Your goal – Copy the records below line for line, leaving out the pictures.

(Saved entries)
§ §
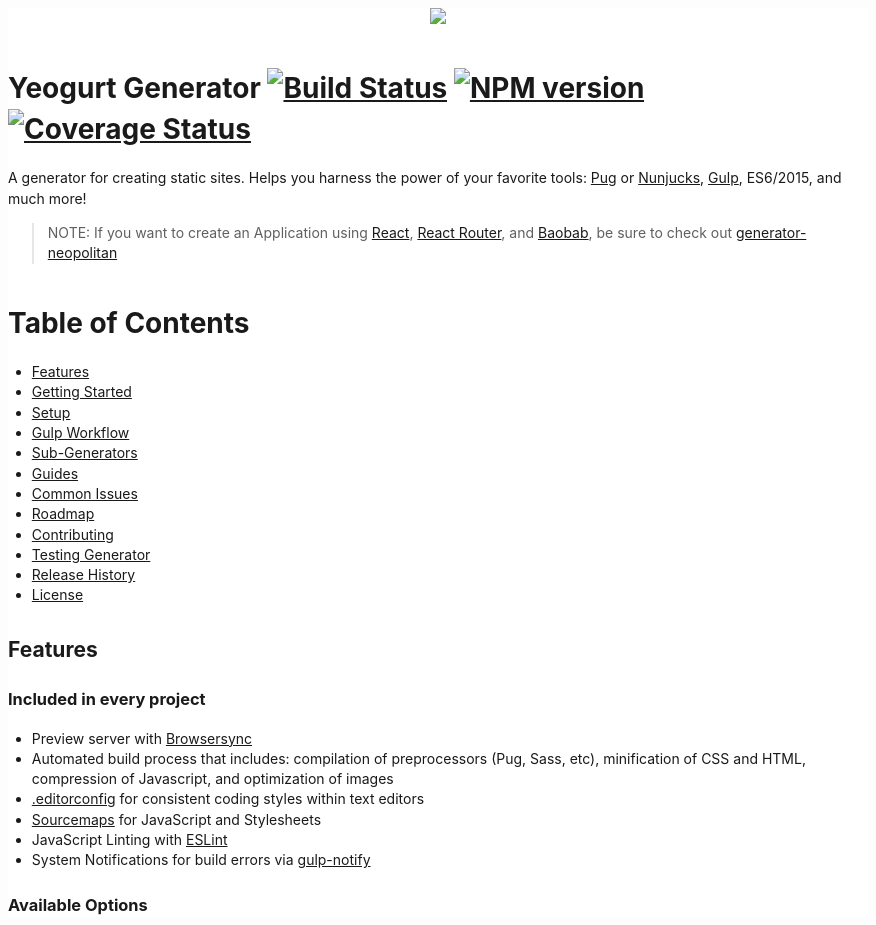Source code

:<p align="center">
  <img src="https://raw.githubusercontent.com/larsonjj/generator-yeogurt/master/docs/images/logo.png" />
</p>

# Yeogurt Generator [![Build Status](https://secure.travis-ci.org/larsonjj/generator-yeogurt.png?branch=master)](https://travis-ci.org/larsonjj/generator-yeogurt) [![NPM version](https://badge.fury.io/js/generator-yeogurt.png)](http://badge.fury.io/js/generator-yeogurt) [![Coverage Status](https://coveralls.io/repos/larsonjj/generator-yeogurt/badge.png)](https://coveralls.io/r/larsonjj/generator-yeogurt)

A generator for creating static sites. Helps you harness the power of your favorite tools: [Pug](http://pugjs.org/) or [Nunjucks](https://mozilla.github.io/nunjucks/), [Gulp](http://gulpjs.com), ES6/2015, and much more!

> NOTE: If you want to create an Application using [React](http://facebook.github.io/react/), [React Router](https://github.com/rackt/react-router), and [Baobab](https://github.com/Yomguithereal/baobab), be sure to check out [generator-neopolitan](https://github.com/larsonjj/generator-neopolitan)

# Table of Contents

- [Features](#features)
- [Getting Started](#getting-started)
- [Setup](#setup)
- [Gulp Workflow](#gulp-workflow)
- [Sub-Generators](#sub-generators)
- [Guides](#guides)
- [Common Issues](#common-issues)
- [Roadmap](#roadmap)
- [Contributing](#contributing)
- [Testing Generator](#testing-generator)
- [Release History](#release-history)
- [License](#license)

## Features

### Included in every project
- Preview server with [Browsersync](http://www.browsersync.io/)
- Automated build process that includes: compilation of preprocessors (Pug, Sass, etc), minification of CSS and HTML, compression of Javascript, and optimization of images
- [.editorconfig](http://editorconfig.org/) for consistent coding styles within text editors
- [Sourcemaps](http://www.html5rocks.com/en/tutorials/developertools/sourcemaps/) for JavaScript and Stylesheets
- JavaScript Linting with [ESLint](http://eslint.org/)
- System Notifications for build errors via [gulp-notify](https://github.com/mikaelbr/gulp-notify)

### Available Options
§ §
Exercise result –
Source code

:<p align="center">
  <img src="https://raw.githubusercontent.com/larsonjj/generator-yeogurt/master/docs/images/logo.png" />
</p>

# Yeogurt Generator [![Build Status](https://secure.travis-ci.org/larsonjj/generator-yeogurt.png?branch=master)](https://travis-ci.org/larsonjj/generator-yeogurt) [![NPM version](https://badge.fury.io/js/generator-yeogurt.png)](http://badge.fury.io/js/generator-yeogurt) [![Coverage Status](https://coveralls.io/repos/larsonjj/generator-yeogurt/badge.png)](https://coveralls.io/r/larsonjj/generator-yeogurt)

A generator for creating static sites. Helps you harness the power of your favorite tools: [Pug](http://pugjs.org/) or [Nunjucks](https://mozilla.github.io/nunjucks/), [Gulp](http://gulpjs.com), ES6/2015, and much more!

> NOTE: If you want to create an Application using [React](http://facebook.github.io/react/), [React Router](https://github.com/rackt/react-router), and [Baobab](https://github.com/Yomguithereal/baobab), be sure to check out [generator-neopolitan](https://github.com/larsonjj/generator-neopolitan)

# Table of Contents

- [Features](#features)
- [Getting Started](#getting-started)
- [Setup](#setup)
- [Gulp Workflow](#gulp-workflow)
- [Sub-Generators](#sub-generators)
- [Guides](#guides)
- [Common Issues](#common-issues)
- [Roadmap](#roadmap)
- [Contributing](#contributing)
- [Testing Generator](#testing-generator)
- [Release History](#release-history)
- [License](#license)

## Features

### Included in every project
- Preview server with [Browsersync](http://www.browsersync.io/)
- Automated build process that includes: compilation of preprocessors (Pug, Sass, etc), minification of CSS and HTML, compression of Javascript, and optimization of images
- [.editorconfig](http://editorconfig.org/) for consistent coding styles within text editors
- [Sourcemaps](http://www.html5rocks.com/en/tutorials/developertools/sourcemaps/) for JavaScript and Stylesheets
- JavaScript Linting with [ESLint](http://eslint.org/)
- System Notifications for build errors via [gulp-notify](https://github.com/mikaelbr/gulp-notify)

### Available Options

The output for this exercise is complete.